Mario Van Peebles on his career in Hollywood: “They shut the financial door on Black film for damn near 20 years”
The pioneering director of New Jack City and Posse discusses his unusual childhood, his relationship with Hollywood decision-makers, and why his director father Melvin doesn’t have a star on the Walk of Fame.
Despite being the son of Melvin Van Peebles – the prophetic independent filmmaker behind The Story of a Three-Day Pass (1967), Watermelon Man (1970) and Sweet Sweetback’s Baadasssss Song (1971) – actor-director Mario Van Peebles is approachable and grounded. The length of his career, and variety of credits, speaks volumes. He’s been mentored by Clint Eastwood, appeared in dozens of films over 30-something years, and has directed countless popular television shows, including CSI, Lost, Empire, Chicago P.D., and Law & Order.
But it was his directorial debut with New Jack City (1991) that placed Van Peebles at the helm of New Black Realist cinema. With its gritty, urban aesthetic, social consciousness and hip-hop soundtracks, New Black Realism was the 90s new wave for African American movies. Van Peebles stood alongside Spike Lee, John Singleton, the Hudlin and Hughes brothers to demonstrate that Black films matter.
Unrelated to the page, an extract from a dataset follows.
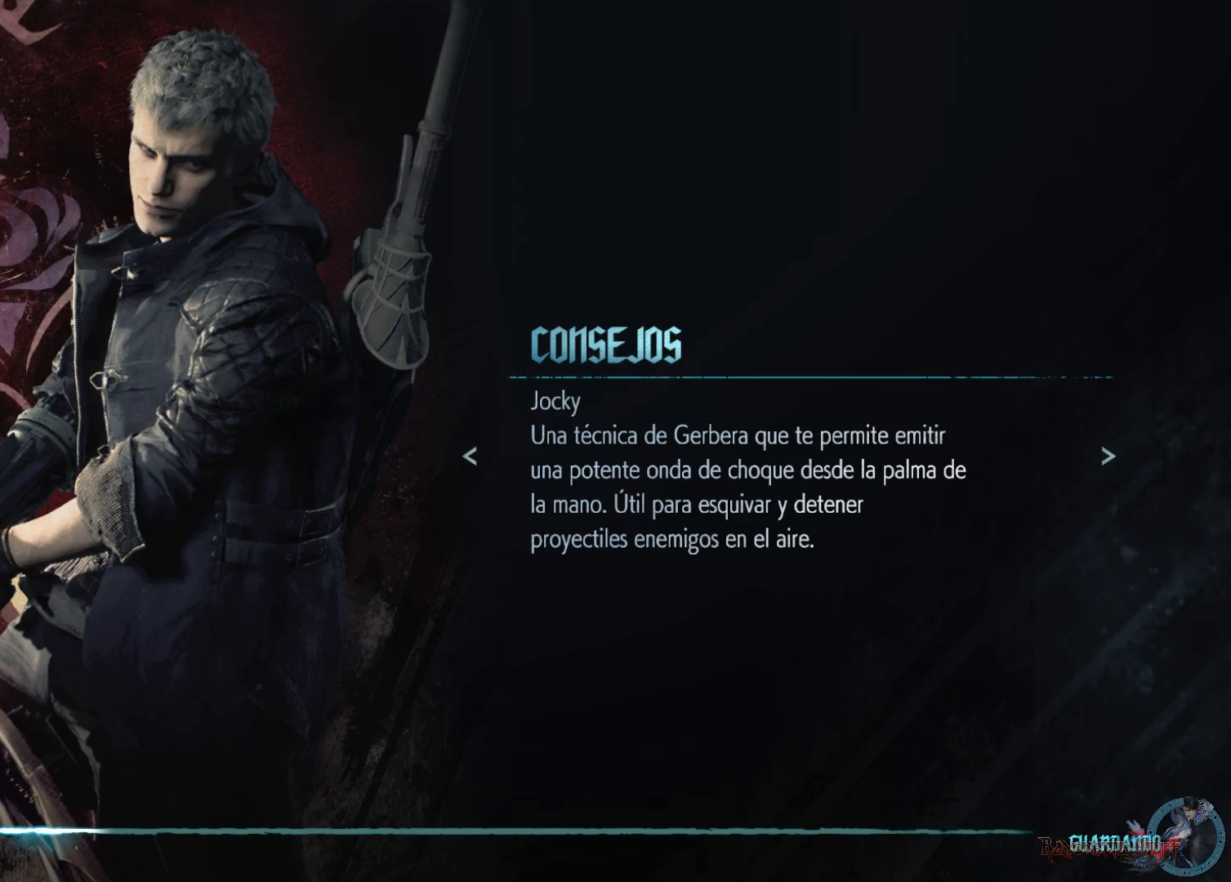
{"buttons": [], "left_stick": "center", "right_stick": "center", "events": [[200, "A", "up"]]}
Two years later, Van Peebles directed Posse (1993), the first widely-distributed Black western to come out of the American film industry in 20 years. Last year, Van Peebles released another Black western, Outlaw Posse, proving he has a gift for politically relevant, socially engaged, action-packed films that entertain. He joined me for a conversation about filmmaking, family and professional longevity.
Mia Mask: You’ve appeared in films from an early age. You appeared in your father’s film Sweet Sweetback’s Baadasssss Song, which earned millions on a shoestring budget. You’ve been acting ever since. When did you know you wanted to follow in your father’s footsteps and become a filmmaker?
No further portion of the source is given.